The lawsuit, filed late last year by California resident Lucy Rodriguez, does not present “a single cognizable claim,” Instagram argues in recent court papers. The Facebook-owned company adds that Rodriguez “could have avoided the purported injuries of which she now complains by simply terminating her account and declining the new terms before they went into effect.”

The lawsuit, which is pending in the Northern District of California, stems from Instagram's highly publicized decision late last year to change its terms of service. When Instagram first announced the new terms, it appeared as if the company was claiming the right to license users' photos for ads. That prospect sparked complaints and threatened defections by users, including high-profile celebrity users.

Instagram then backtracked on most of the proposed changes, but the company still made some minor revisions to its terms of service. Among others, users must now agree that most types of disputes will be resolved in arbitration, and that they won't bring class-action complaints. The new terms, which went into effect in January, also cap certain kinds of damages at $100.
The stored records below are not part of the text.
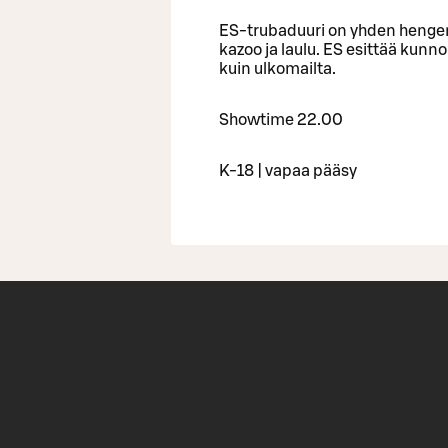
ES-trubaduuri on yhden hengen 
kazoo ja laulu. ES esittää kunno
kuin ulkomailta.
Showtime 22.00
K-18 | vapaa pääsy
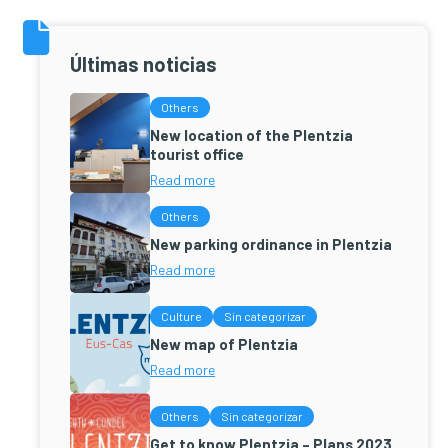
Últimas noticias
Others
New location of the Plentzia
tourist office
Read more
Others
New parking ordinance in Plentzia
Read more
Culture
Sin categorizar
New map of Plentzia
Read more
Others
Sin categorizar
Get to know Plentzia – Plans 2023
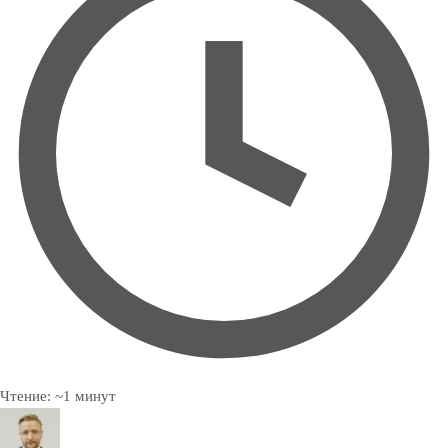
Чтение:
~
1
минут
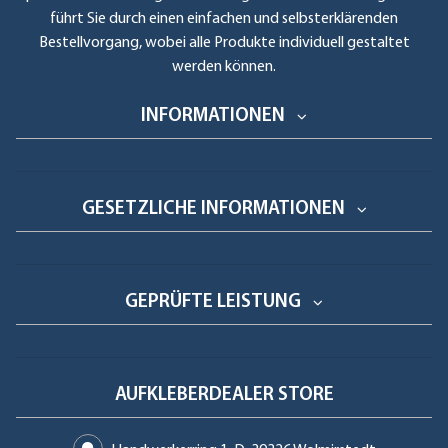
führt Sie durch einen einfachen und selbsterklärenden
Bestellvorgang, wobei alle Produkte individuell gestaltet
werden können.
INFORMATIONEN
GESETZLICHE INFORMATIONEN
GEPRÜFTE LEISTUNG
AUFKLEBERDEALER STORE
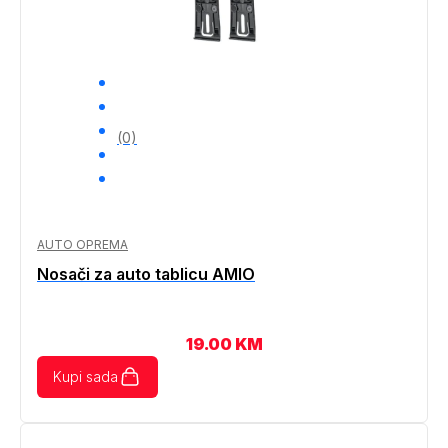
(0)
AUTO OPREMA
Nosači za auto tablicu AMIO
19.00
KM
Kupi sada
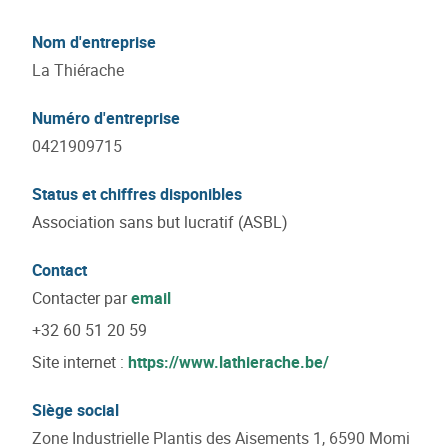
Nom d'entreprise
La Thiérache
Numéro d'entreprise
0421909715
Status et chiffres disponibles
Association sans but lucratif (ASBL)
Contact
Contacter par
email
+32 60 51 20 59
Site internet :
https://www.lathierache.be/
Siège social
Zone Industrielle Plantis des Aisements 1, 6590 Momi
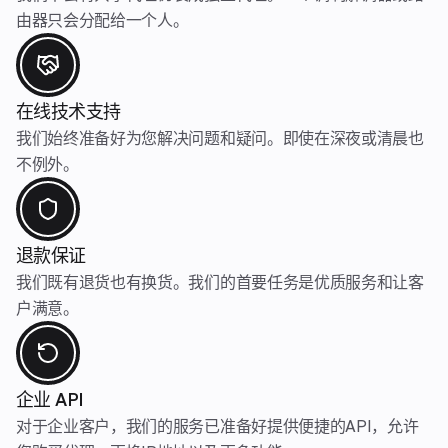
由器只会分配给一个人。
在线技术支持
我们始终准备好为您解决问题和疑问。即使在深夜或清晨也
不例外。
退款保证
我们既有退货也有换货。我们的首要任务是优质服务和让客
户满意。
企业 API
对于企业客户，我们的服务已准备好提供便捷的API，允许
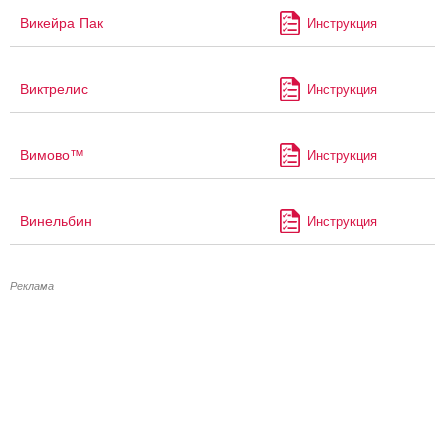
Викейра Пак
Инструкция
Виктрелис
Инструкция
Вимово™
Инструкция
Винельбин
Инструкция
Реклама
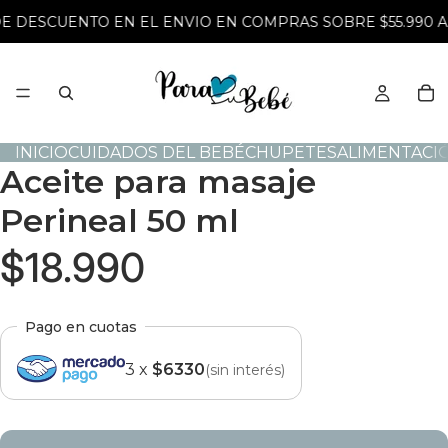
DE DESCUENTO EN EL ENVIO EN COMPRAS SOBRE $55.990 A
INICIO
CUIDADOS DEL BEBÉ
CHUPETES
ALIMENTACI
Aceite para masaje
Perineal 50 ml
$18.990
Pago en cuotas
3 x
$6330
(sin interés)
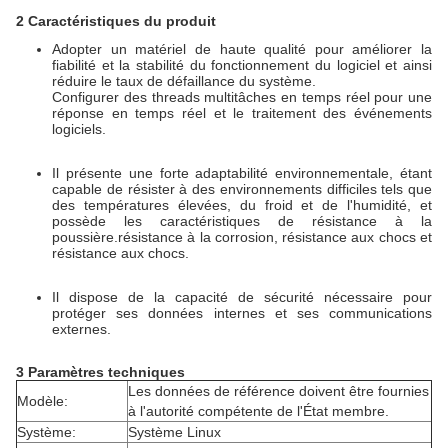
2 Caractéristiques du produit
Adopter un matériel de haute qualité pour améliorer la
fiabilité et la stabilité du fonctionnement du logiciel et ainsi
réduire le taux de défaillance du système.
Configurer des threads multitâches en temps réel pour une
réponse en temps réel et le traitement des événements
logiciels.
Il présente une forte adaptabilité environnementale, étant
capable de résister à des environnements difficiles tels que
des températures élevées, du froid et de l'humidité, et
possède les caractéristiques de résistance à la
poussière.résistance à la corrosion, résistance aux chocs et
résistance aux chocs.
Il dispose de la capacité de sécurité nécessaire pour
protéger ses données internes et ses communications
externes.
3 Paramètres techniques
Les données de référence doivent être fournies
Modèle:
à l'autorité compétente de l'État membre.
Système:
Système Linux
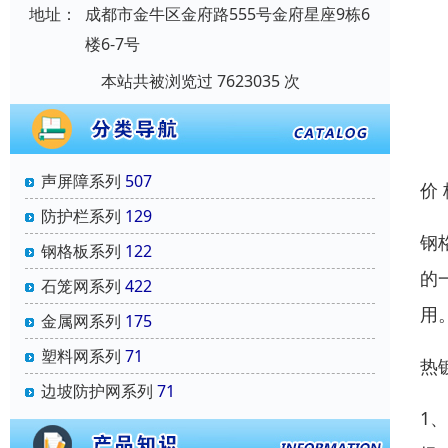
地址：
成都市金牛区金府路555号金府星座9栋6
楼6-7号
本站共被浏览过 7623035 次
声屏障系列
507
价
防护栏系列
129
钢
钢格板系列
122
的
石笼网系列
422
用
金属网系列
175
塑料网系列
71
热
边坡防护网系列
71
1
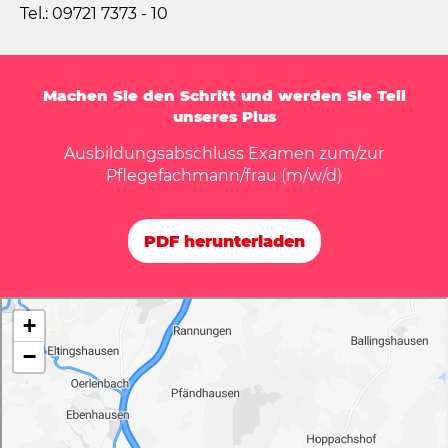
Tel.: 09721 7373 - 10
Machen Sie den Schritt und werden Sie Teil
unseres Plus
Ausbildungsabschluss Examen zum/zur
Pflegefachmann/frau (m/w/d)
PDF herunterladen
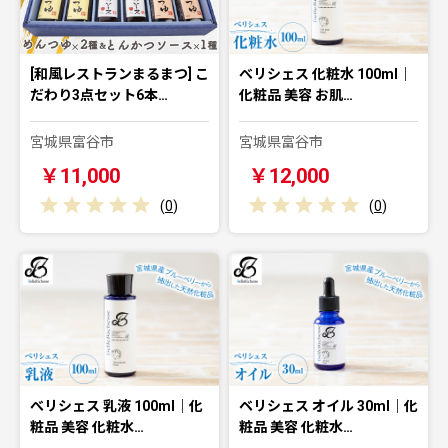
[和風レストランまるまつ] こ
べリシェス 化粧水 100ml｜
だわり3点セット6本…
化粧品 美容 お肌…
宮城県富谷市
宮城県富谷市
￥11,000
￥12,000
(
0
)
(
0
)
べリシェス 乳液 100ml｜化
ベリシェス オイル 30ml｜化
粧品 美容 化粧水…
粧品 美容 化粧水…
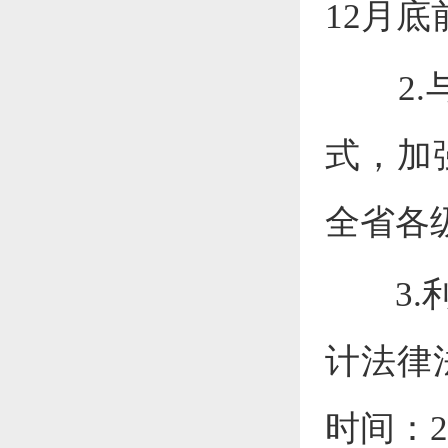
12
月底
2.
式
，
加
全省各
3.
计法律
时间：
2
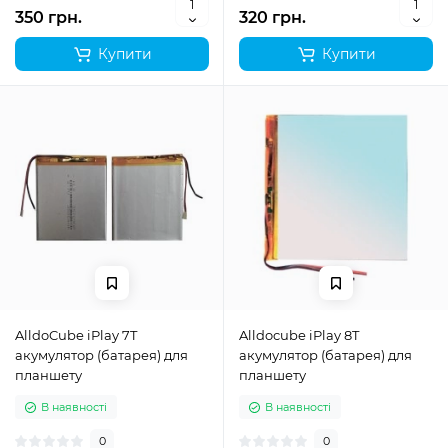
350 грн.
320 грн.
Купити
Купити
AlldoCube iPlay 7T
Alldocube iPlay 8T
акумулятор (батарея) для
акумулятор (батарея) для
планшету
планшету
В наявності
В наявності
0
0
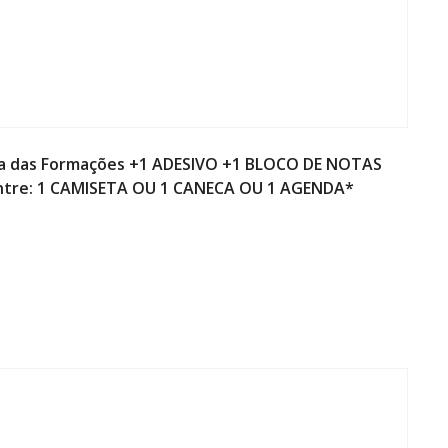
 uma das Formações +1 ADESIVO +1 BLOCO DE NOTAS
entre: 1 CAMISETA OU 1 CANECA OU 1 AGENDA*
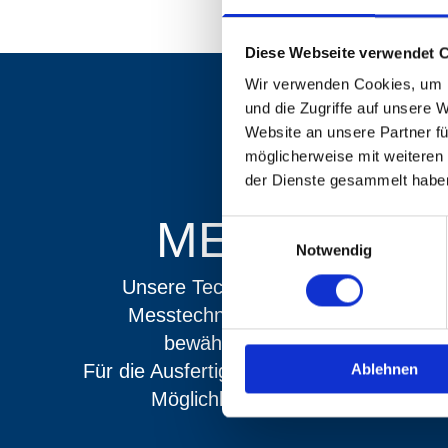
Diese Webseite verwendet 
Wir verwenden Cookies, um I
und die Zugriffe auf unsere 
Website an unsere Partner fü
möglicherweise mit weiteren
der Dienste gesammelt habe
MESSTECH
Einwilligungsauswahl
Notwendig
Unsere Technologie und modernste 
Messtechnik sind die Grundlagen v
bewährten Qualitätssicherungs
Für die Ausfertigungen im Büro stehen 
Ablehnen
Möglichkeiten an Software zur Ve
Those shifts prompted a potential class-action lawsuit by Rodriguez (also called Lucy Funes in some court papers). She alleges that Instagram broke its contract with users by imposing new terms -- which apply to material uploaded when the old terms were still in effect.

But Instagram says the case should be dismissed, arguing that Rodriguez could have stopped using the service if she didn't like the new terms. “Rather than simply terminating her account ... plaintiff sued Instagram and now seeks special treatment: she wants to continue to use Instagram and to use this lawsuit to rewrite the terms that govern her and other individuals’ use of the service,” the company argues.

Instagram also argues that Rodriguez lacks “standing” to proceed in court because she hasn't suffered any tangible injury.

Some legal experts predicted last year that the case would be dismissed. Seattle-based cyberlawyer Venkat Balasubramani said in a blog post that courts have ruled in other cases that people can't sue companies solely for revising their terms of service.